PFM Logo Fokker Triplane Model T Curtiss Canuck

October 11, 2002 Project Update

Bill Broussard went up on Friday and got to work completing the coverings on the horizontal stabilizer and elevator, as well as working on the machine gun triggers which will be mounted on the control column.

Tom Gaylord arrived mid-morning on Saturday. Work continued on finishing the tail surface coverings and these two items were shot with initial coats of silver at the end of the evening. Bill decided his machine gun triggers needed revisions, and the first attempts were scrapped. Roger Freeman and I created a tool to try to get the packing nut off the front case of the Ranger engine.

On Sunday, things really got interesting.... Wayne Jones showed up for an afternoon of work. Roger was continuing to shoot silver on our horizontal tail surfaces as well as his brother's Ryan's ailerons and flaps.

Roger and Tom tried the tool on the frozen packing nut, but it didn't move but 90 degrees before binding solid. This was post application of heat. The crankshaft was braced by some sturdy steel bars through two connecting rods and we were able to apply sufficient pressure to bend both rods at the same time (and distort the wrench handle) without moving the nut. Roger was suspended in air on his lever, Tom was suspended on his (keeping the engine rotisserie from tumping over from Roger's pressure!). We squirted the nut with WD-40 hoping it would penetrate and loosen the nut, especially as it had been through a couple of heating and cooling cycles.

Bill was reworking his machine gun triggers and mounts and felt the process was going quite a bit better. Wayne and Tom tried to remove the packing nut one last time and it was truly frozen solid... no results. We all agreed it was best to just get another set of cases from the attic and forget about this one.
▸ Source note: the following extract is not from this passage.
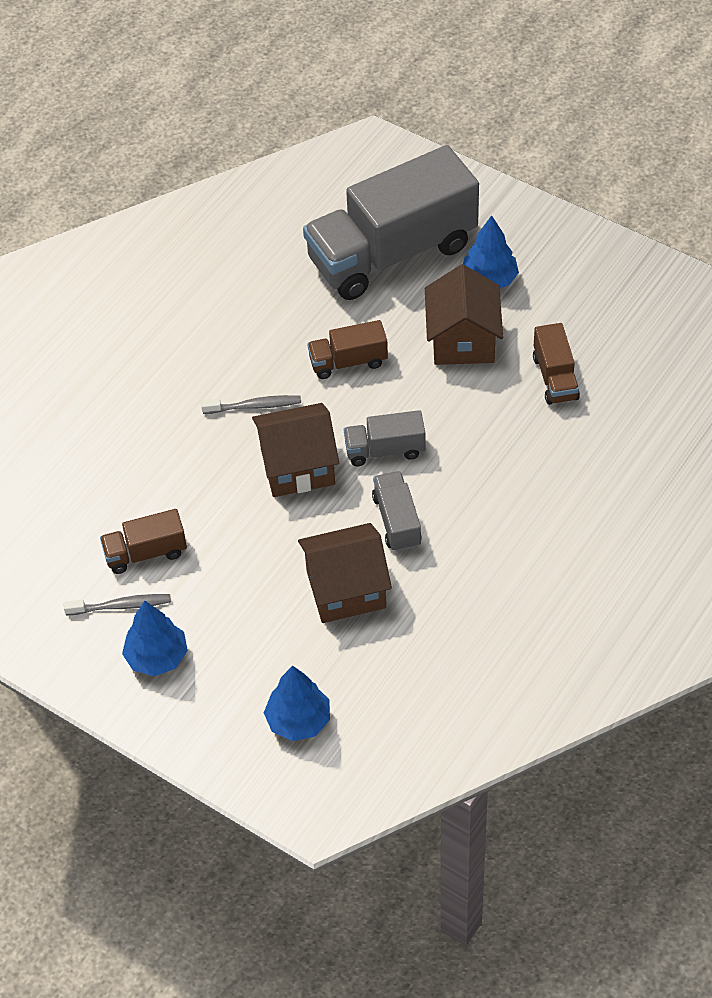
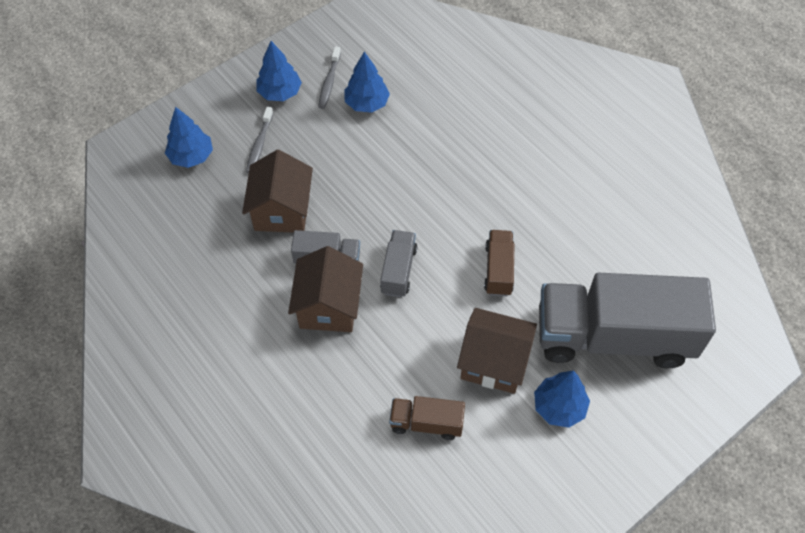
camera: 105 degrees right, 5 degrees up
brown truck [100,509,187,574] -> blue tree [344,52,390,113]
grey toothbrush [201,395,301,414] -> grey toothbrush moved to [246,107,273,173]
brown house [252,403,339,497] -> brown house moved to [288,246,363,332]
grey truck [303,145,479,300] -> grey truck turned 75 degrees counterclockwise [539,273,716,368]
Wayne and Tom went foraging in the attic, finally selecting a set of cases. The criteria used to select the cases was that they were the easiest to get at and didn't appear to have too many spider webs built inside them!

This set of cases was easy to split, but many of the studs that mount the rear accessory case were bent. We will have to check the several crankshafts that Roger has to identify the best one, as well as scrounge up the nose case and plate and ensure all the rear covers are present. These components will need to be stripped for hot tanking and clean-up.

Roger suggested we replace the bent studs with good ones from our stubborn engine (now rejected for service). We enjoyed a 40% success rate at removing the studs. The "new" cases have very rusty looking studs that have been exposed for quite some time. Of the five studs requiring removal, three snapped. The studs from the other engine were easily removed and installed, but the broken studs will need removal and replacement.

The weekend felt like progress. When we go up next Roger will likely have the horizontal tail surfaces finished in blue, as well as correcting the color line on the vertical fin.